At the heart of Trump’s reasoning is that China is a massive currency manipulator. A cheater. Stop the cheating, and the American worker will again be great. Or something like that.

Republican presidential candidate Donald Trump speaks at a campaign rally in Claremont, New Hampshire January 5, 2016. REUTERS/Brian Snyder.
But is it so clear that China’s currency is terribly undervalued, if at all, versus the US dollar? Last year the International Monetary Fund said the yuan was no longer undervalued, as did the Peterson Institute of Economics. Likewise the Wall Street Journal pointed to a report from the Boston Consulting Group that said “manufacturing costs in China had risen so much they were within 5% below those in the U.S.; and it went on to predict that by 2018 manufacturing will be a bit cheaper in the U.S.”
Indeed, as my AEI colleague Derek Scissors points out, “Most people who follow the issue now agree the yuan is overvalued versus the dollar,” adding that rising foreign exchange reserves showed the yuan was undervalued for years, but now reserves are plummeting.
And as for the link between Chinese currency manipulation and jobs, this from Scissors:
China devalued the yuan and was labeled a currency manipulator in 1994. American unemployment remained low and labor force participation very high for five years afterward, until the dotcom boom turned to bust.
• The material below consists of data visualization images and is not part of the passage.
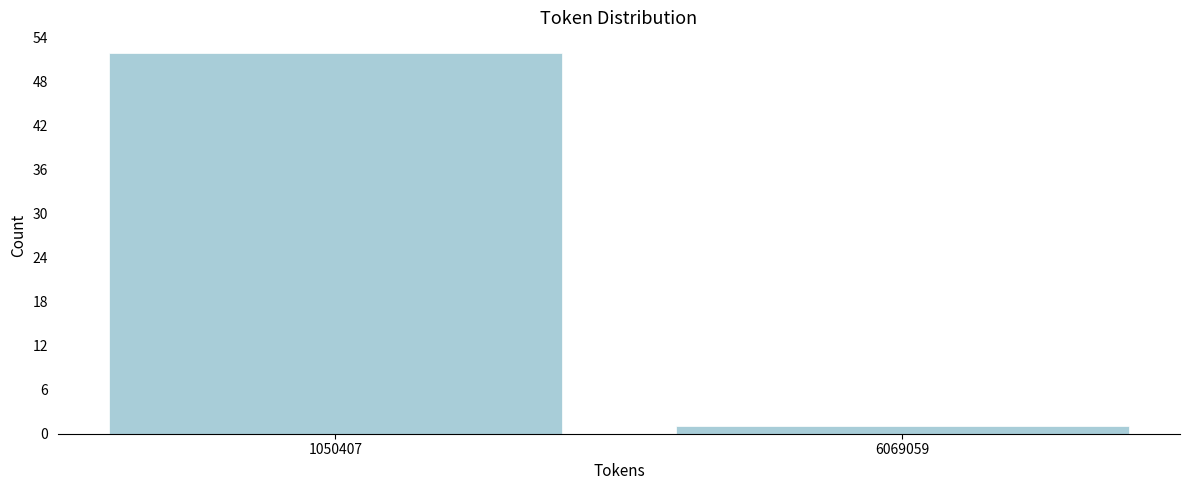

Reading left to right, list all the values displayed in this chart.

1050407=52	6069059=1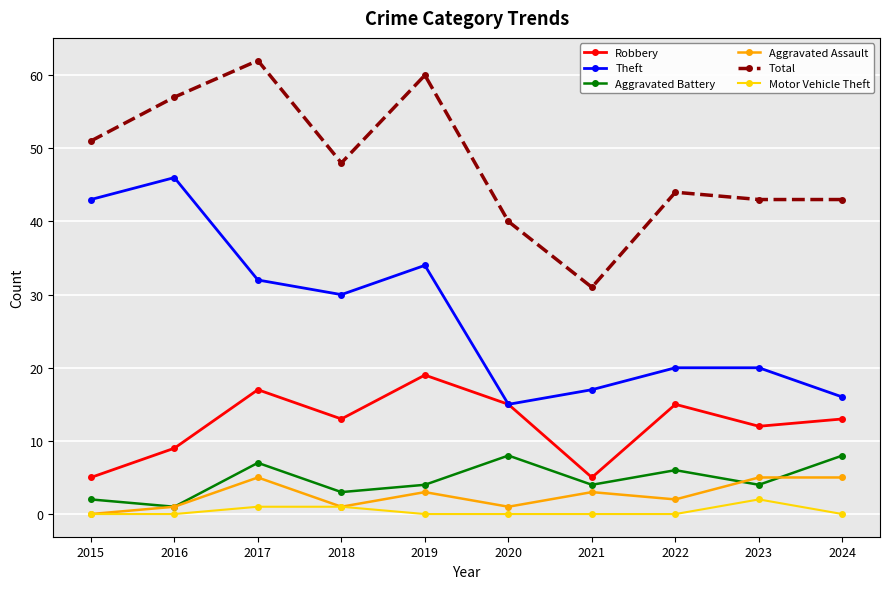

Read the Aggravated Assault value at 2019.

3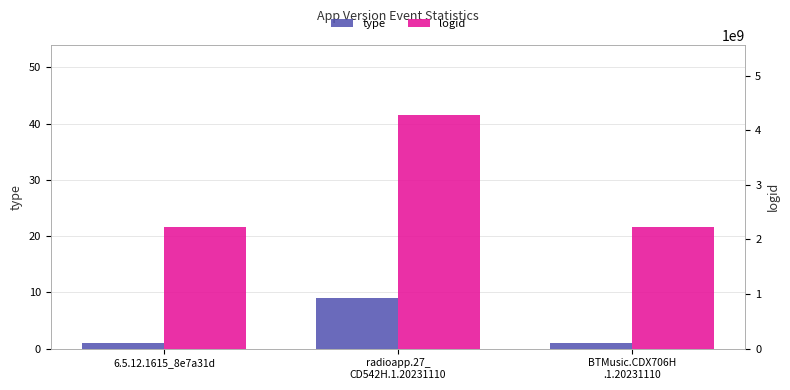

How many bars are there in total?

6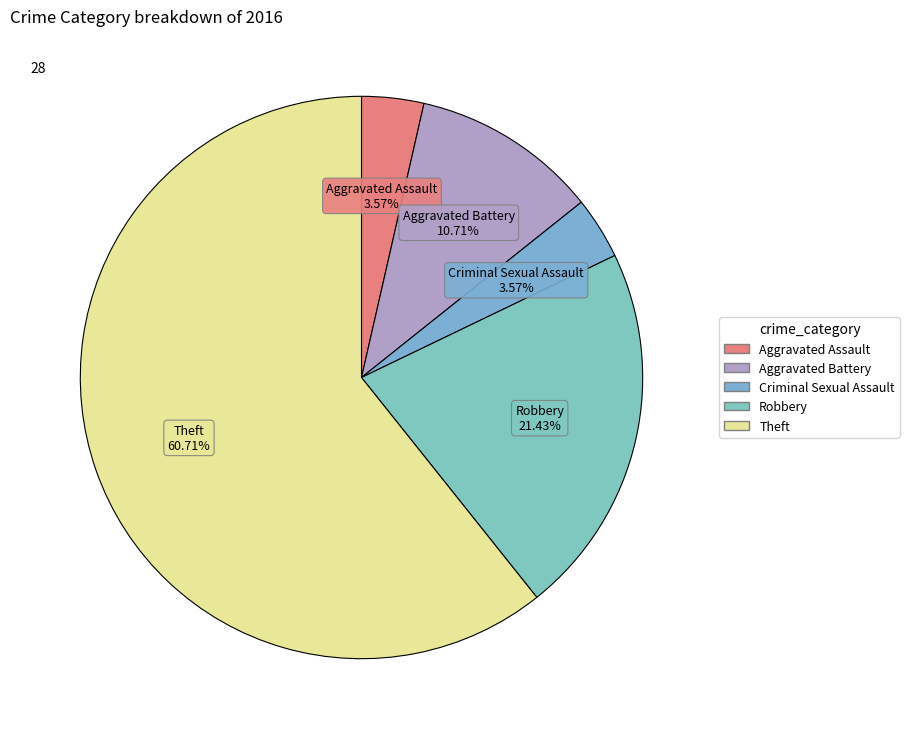

Is it true that Aggravated Assault is 18% of the pie?

False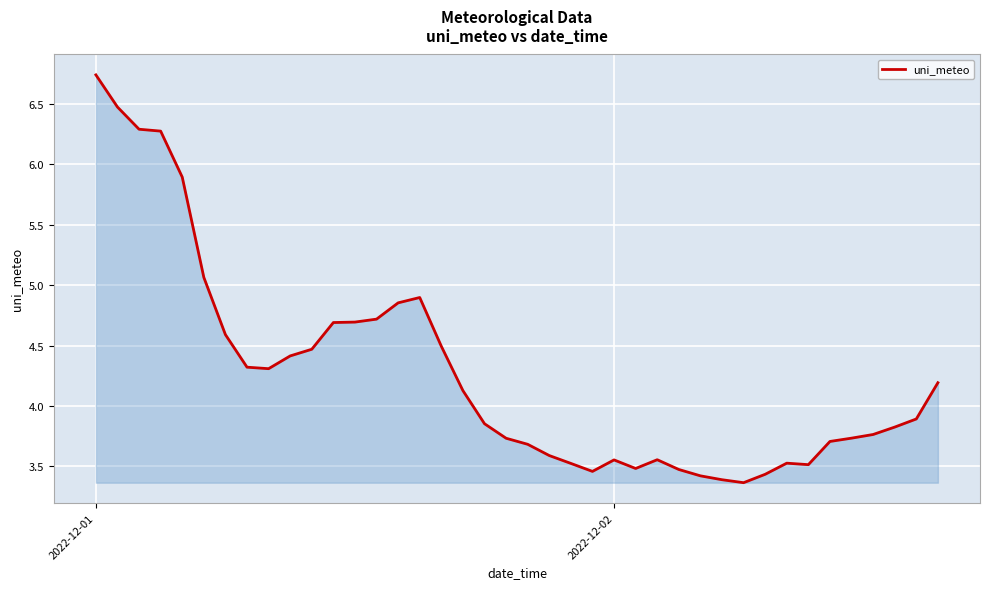

What is the smallest value displayed?

3.4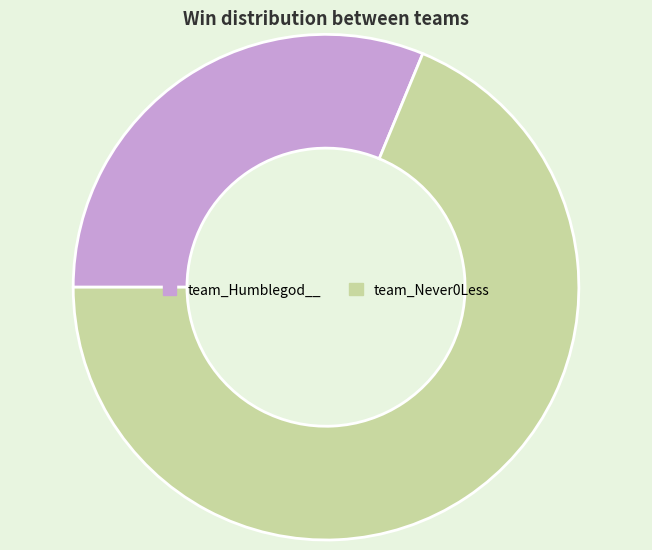

The team_Never0Less slice represents 69% of the pie. True or false?

True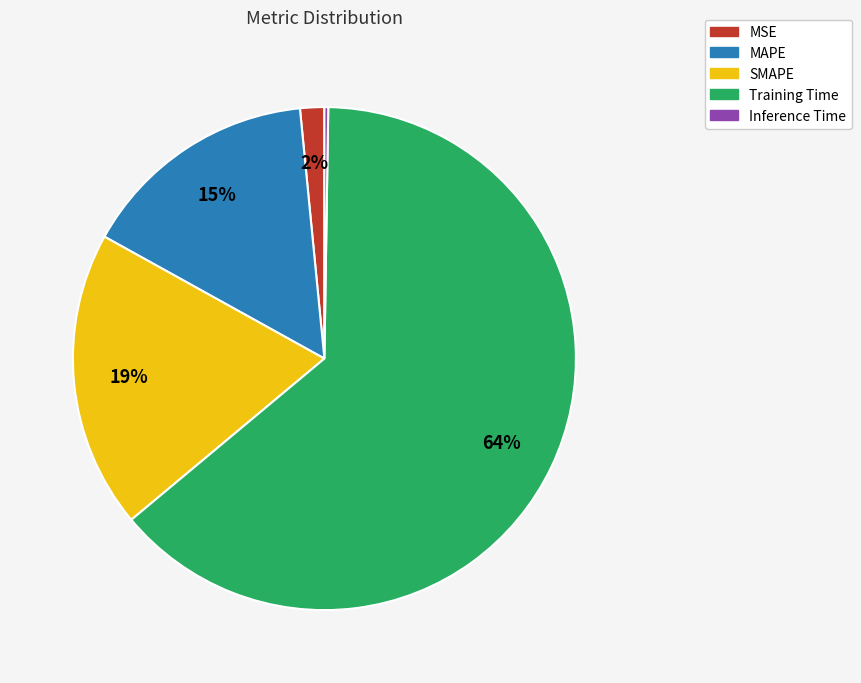

Which category has the biggest portion of the pie?

Training Time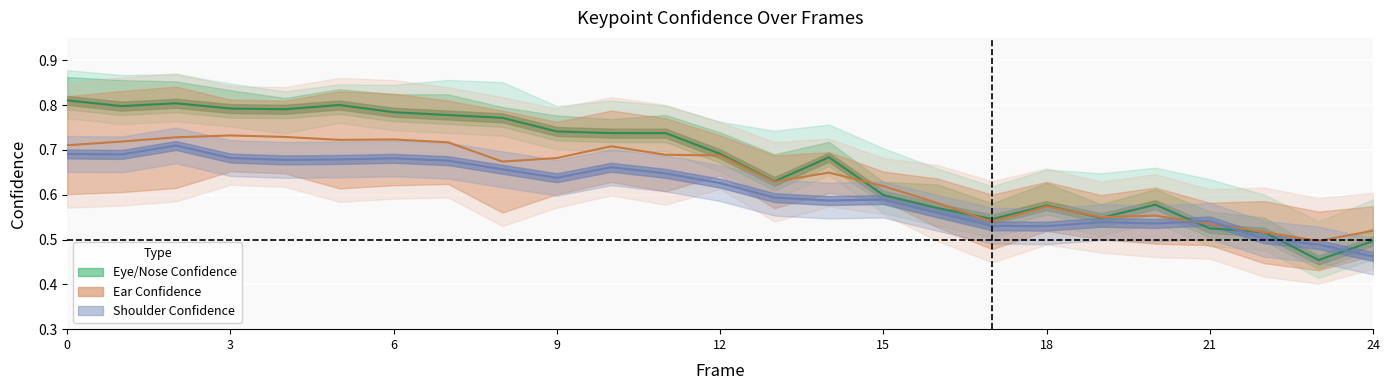

What is the difference between the second highest and minimum values in the a_nose_confidence series?

0.3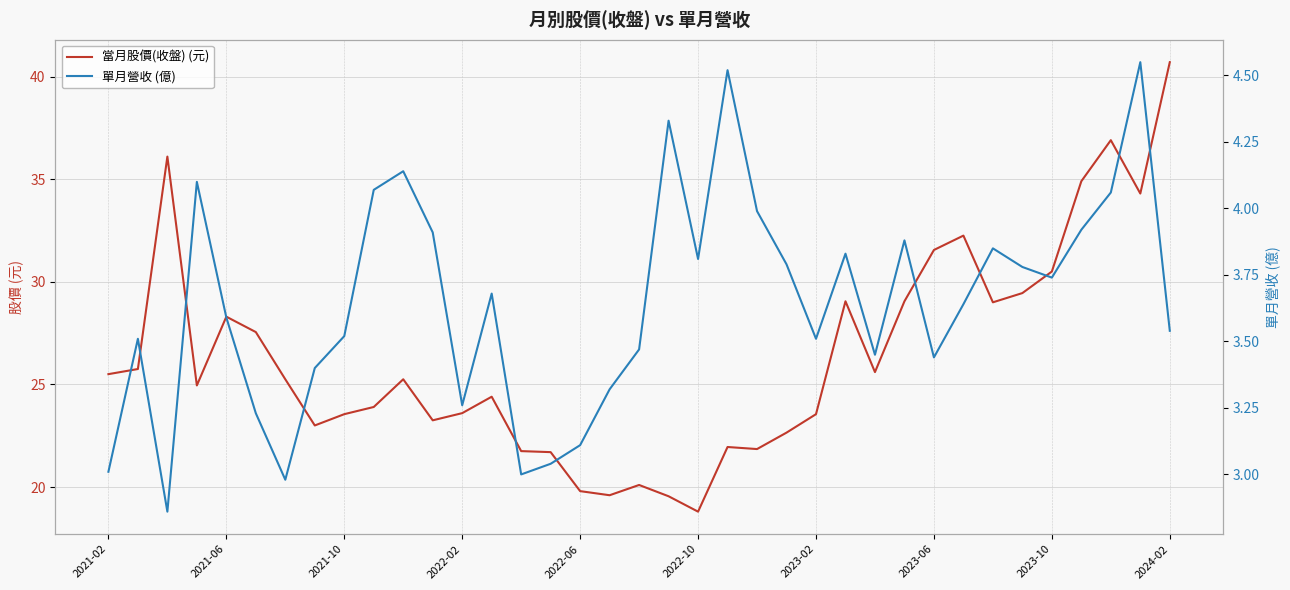

How many lines are shown in the chart?

2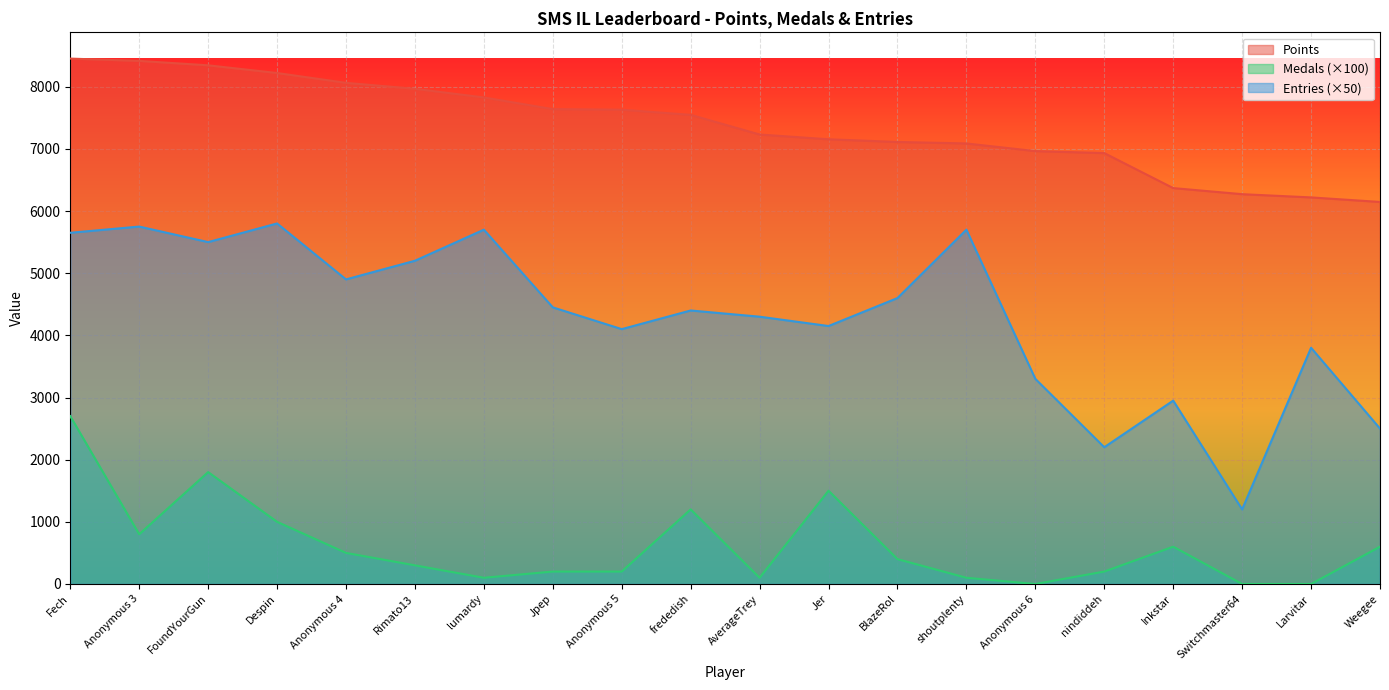

At which label is Points closest to 7299?

AverageTrey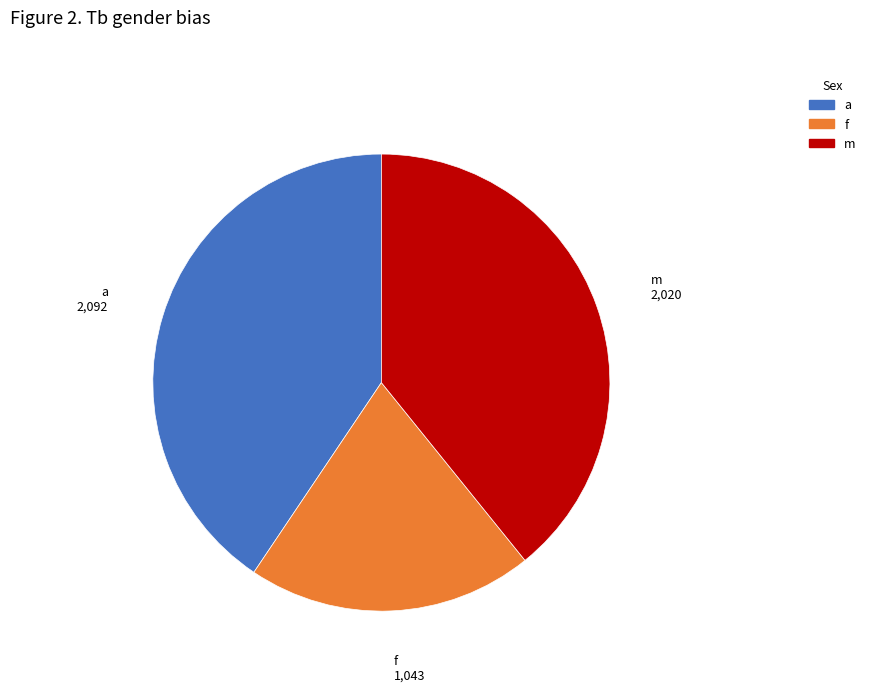

Is there any slice that represents more than half of the pie?

No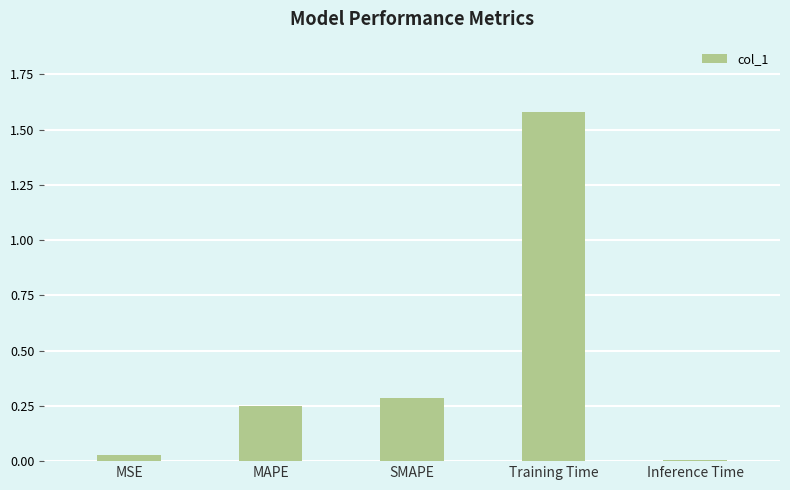

True or false: the data shows 1.6 at Training Time.

True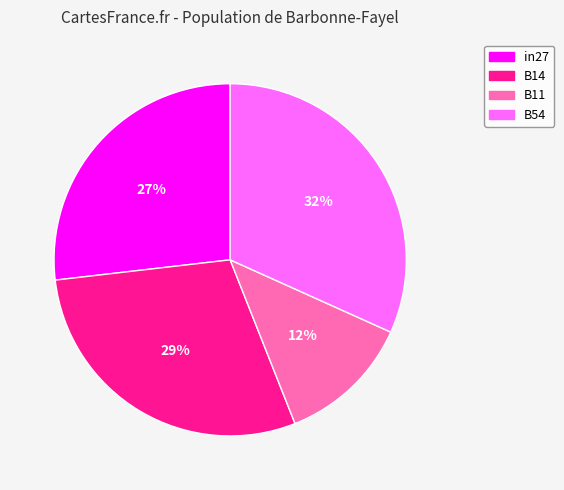

Is there a majority slice in this chart?

No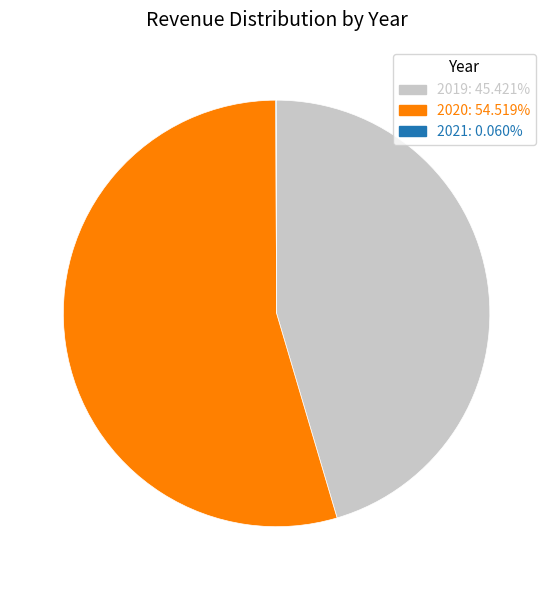

What is the majority slice?

2020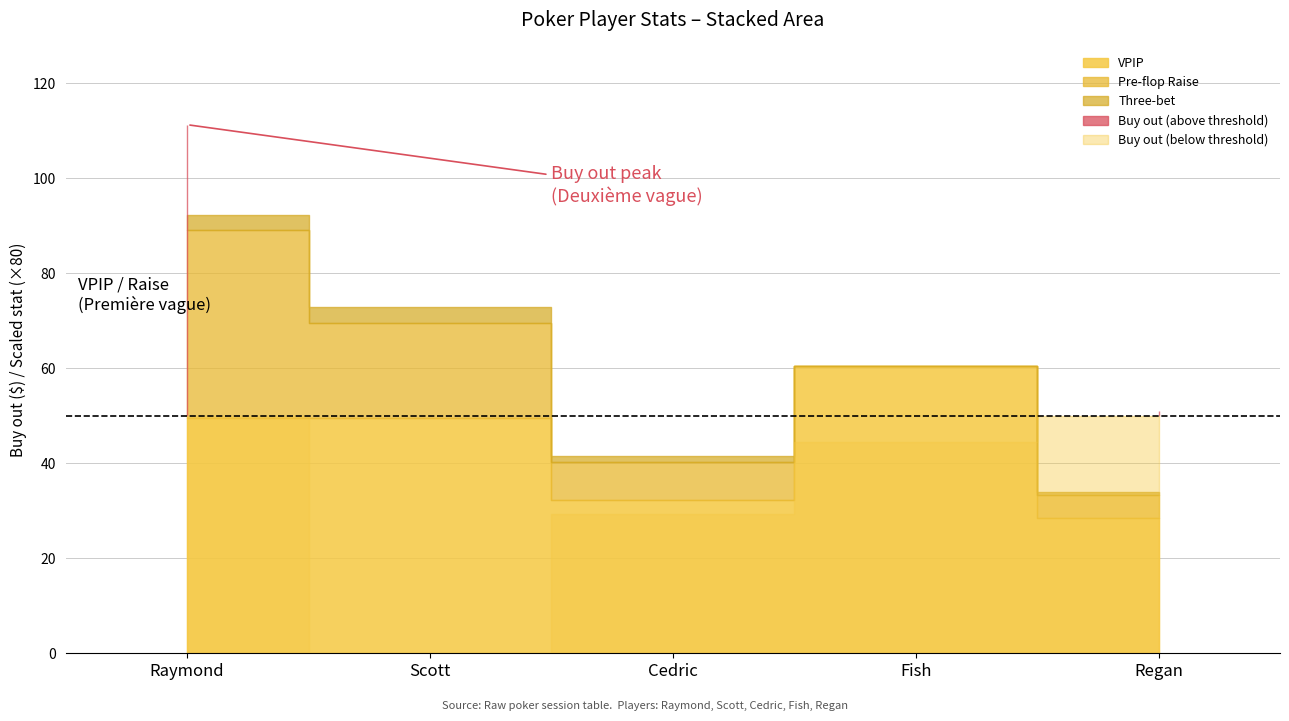

How many times do VPIP and Buy out cross each other?

2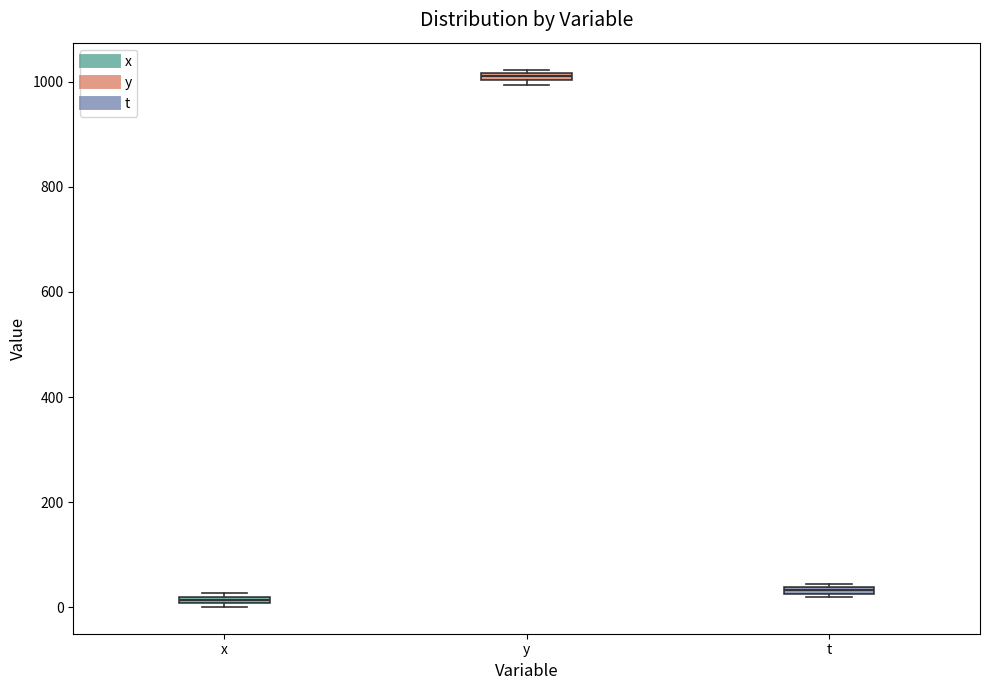

Where is the upper edge of the box for y on the y-axis? The values are not printed on the chart, so give them approximately, as read against the axis.

1020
From 2005 to 2013, China slowly made the yuan more valuable against the dollar, as American protectionists demanded. Yet U.S. unemployment rose for most of the period and labor force participation declined throughout. China steals huge amounts of intellectual property and large portions of its market are sealed off from American goods and services due to financial subsidies and limits on competition. These are far bigger problems than the value of the yuan.